Past Reviews

Regional Reviews: Connecticut & the Berkshires

Feeding the Dragon
Hartford Stage
Review by Fred Sokol | Season Schedule

Also see Zander's review of Steel Magnolias


Sharon Washington
Photo by T. Charles Erickson
Feeding the Dragon, performed with exquisite grace by Sharon Washington, continues at Hartford Stage through February 4th. The actress wrote the lyrical 90-minute piece which is drawn from her childhood and early adolescence. She grew up living in an upper floor apartment—within a branch of the New York City Public Library. Her father, a janitor, labored at his job which included maintaining a coal furnace for the entire building; the furnace was situated many stairways downward. The one-woman play is insightful, multi-faceted, and enacted with warmth and versatility.

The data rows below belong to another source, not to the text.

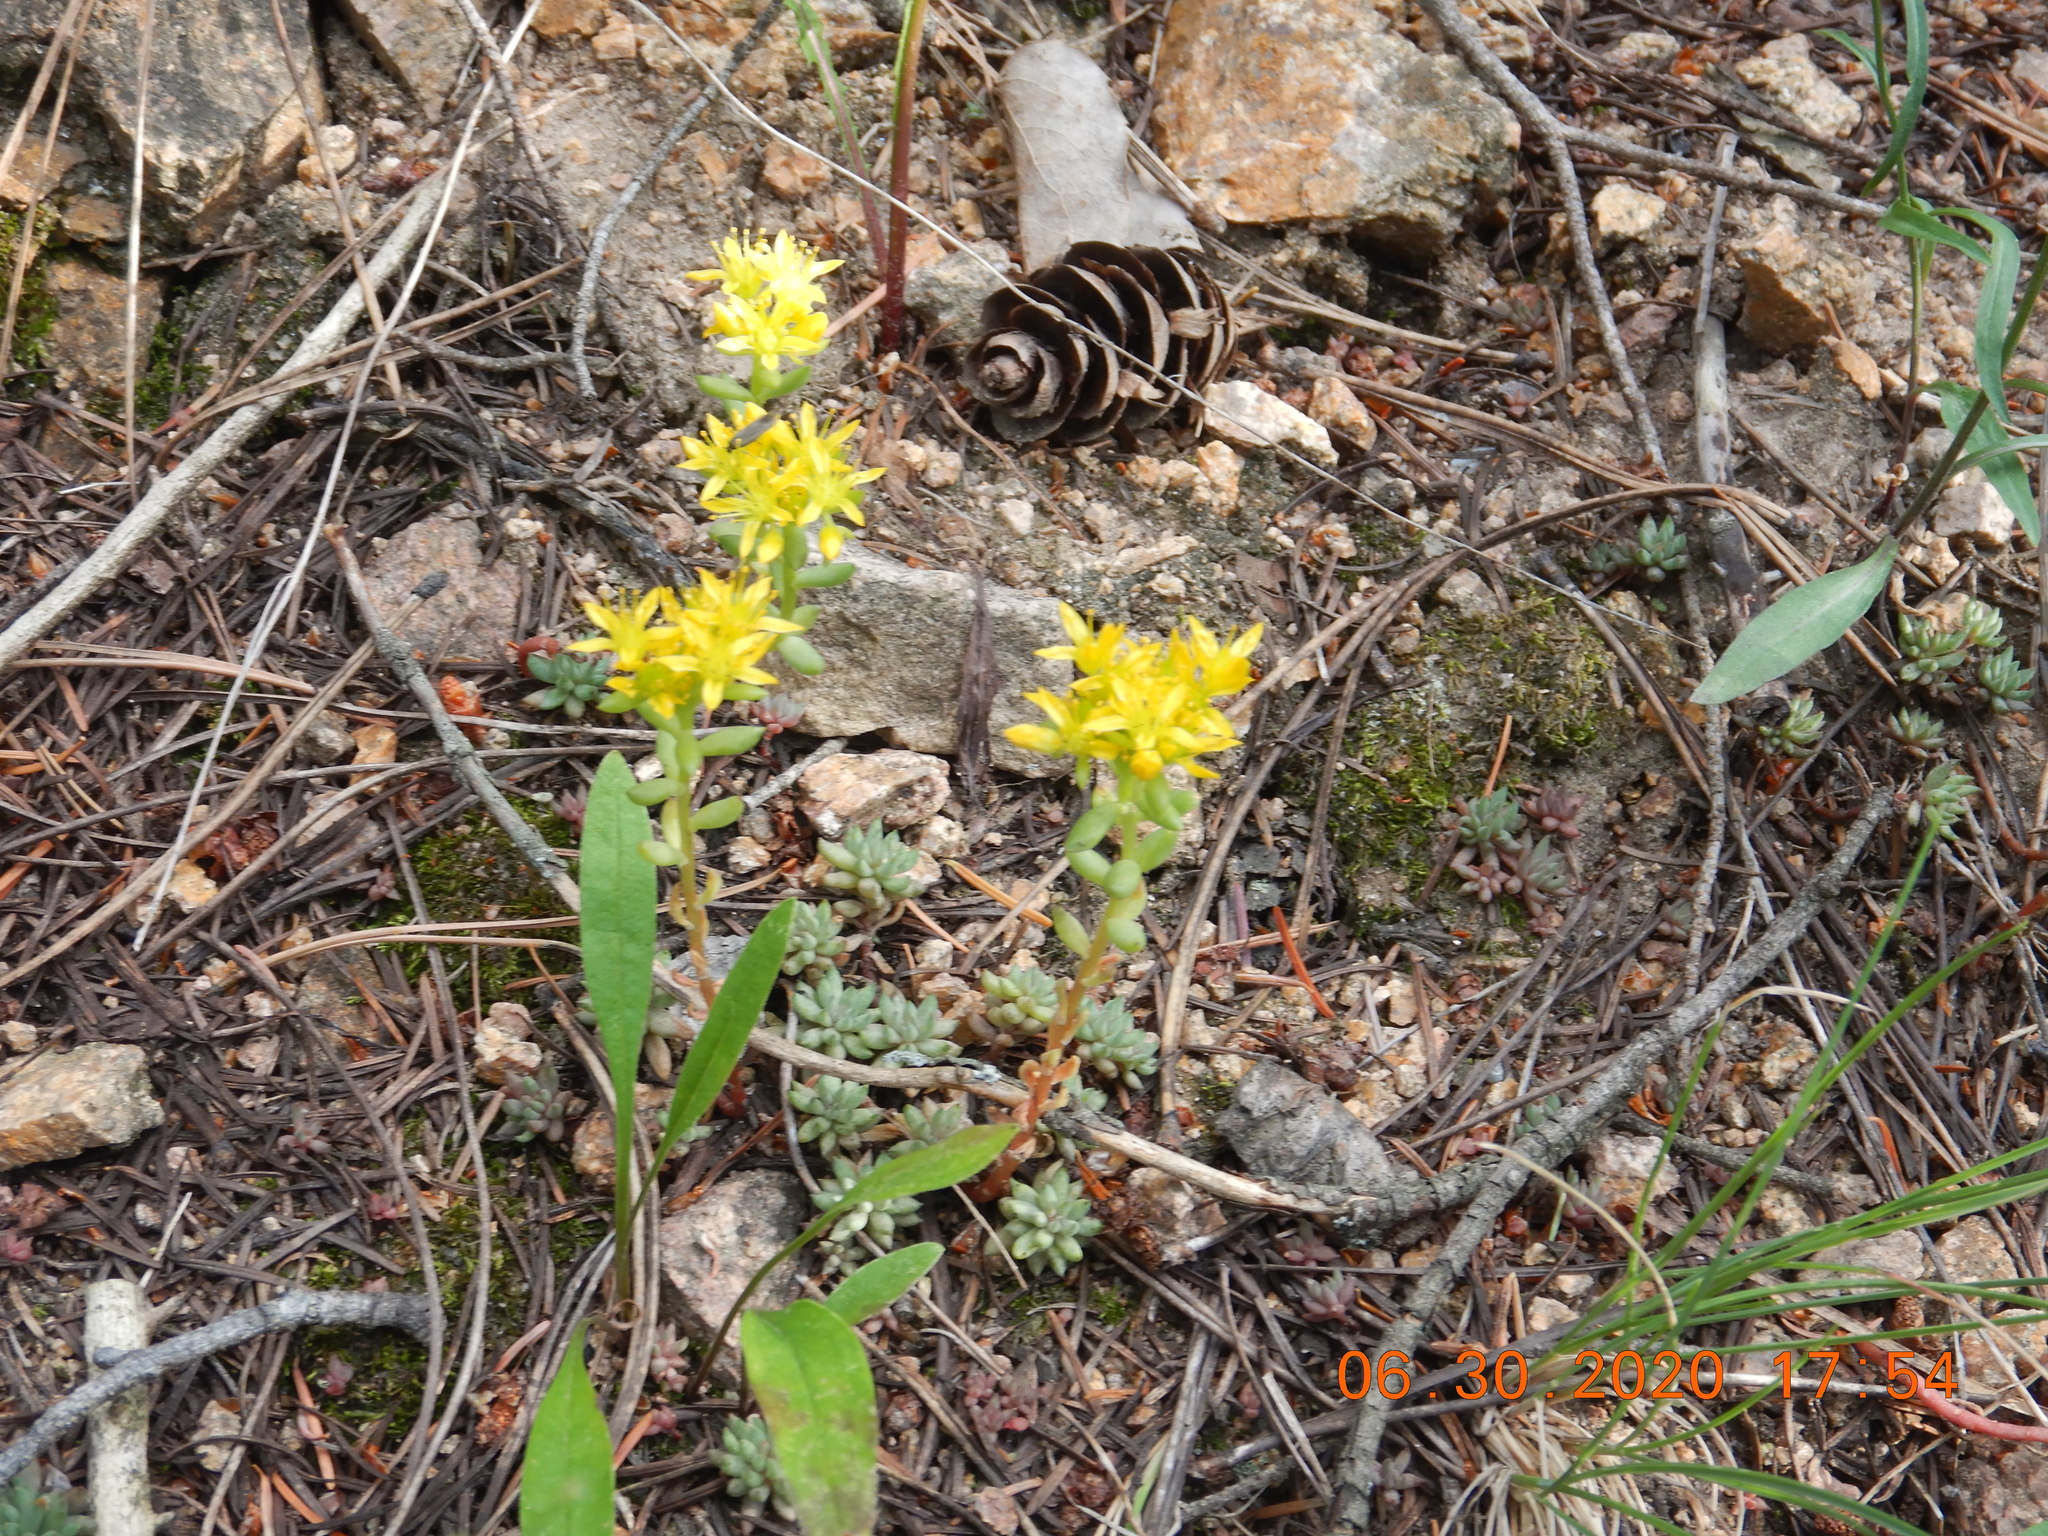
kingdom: Plantae
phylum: Tracheophyta
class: Magnoliopsida
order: Saxifragales
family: Crassulaceae
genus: Sedum
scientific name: Sedum lanceolatum
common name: Common stonecrop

The actress begins the show by inviting observers to the library. Tony Ferrieri's set includes rows of books on lower tiers and Washington walks in front of them. Having trained at Yale School of Drama, she appeared in The Scottsboro Boys on Broadway. At Yale Rep, she originated the role of Grace in August Wilson's The Piano Lesson when it opened in 1980. Feeding the Dragon, directed with precision by Maria Mileaf, was first staged at Pittsburgh's City Theatre this past fall. The Hartford rendering is a co-production with Primary Stages and will be next presented at Cherry Lane Theatre in New York.

Washington plays a multitude of characters and the library provides entre to her life stories. Her mother, with an accent to prove it, is a tough-love native New Yorker who wants only the very best for her daughter. Her father, George, works day and night; he has a drinking problem. We learn that Sharon's grandmother loved to read and her Uncle Gene is an artist whose work is moving and lovely. Her father is from Charleston, South Carolina. She travels with him to that city and becomes acquainted with more relatives and gains awareness of the Old Slave Mart and Middleton, a plantation. The time spent there is revelatory for Sharon.

As a playwright, Washington references, within this work, James Baldwin, W.E.B. Dubois, and others. The script is carefully composed and allows for rapid or slower moments. Ann Wrightson, lighting the show, brightens, at intervals, the library books and rear building windows, too. While the St. Agnes Branch becomes a real facilitator for the play, the author/performer provides rich, precious family anecdotes of her immediate family and others not on the scene, too. She first attended public school but then moved on to The Dalton School, where many children of wealthy parents became classmates.

At the library itself, young Sharon would walk down to the stacks after hours, and immerse herself within the rich words she found in books. She truly loved fairy tales.

Ms. Washington, elegantly lanky, is nimble on her feet. She literally dances through some short scenes and always faces her audience. Her composure is enviable and she enables those in attendance to accompany her, to feel a part of her process. Thus, everyone with an open mind and heart is transported to 444 Amsterdam Avenue and the fifth floor walk-up dwelling where little Sharon lived. The family moved on to apartments at other branches but the St. Agnes situation was most formative.

A natural story teller, Washington first thought that her reflections would best be expressed as a children's book. Another actor, years ago, urged her to consider presenting on stage. This is the perfect vehicle since she is able to maximize her many talents. Washington is particularly adept with spot-on vocal accents. Feeding the Dragon is certainly heartfelt, but not without some levity. As the actress proceeds, it is easy to visualize her father feeding the dragon (furnace) and little, creative Sharon diving into the many books within her library world. Thus, one is asked to listen, watch, and open one's imagination.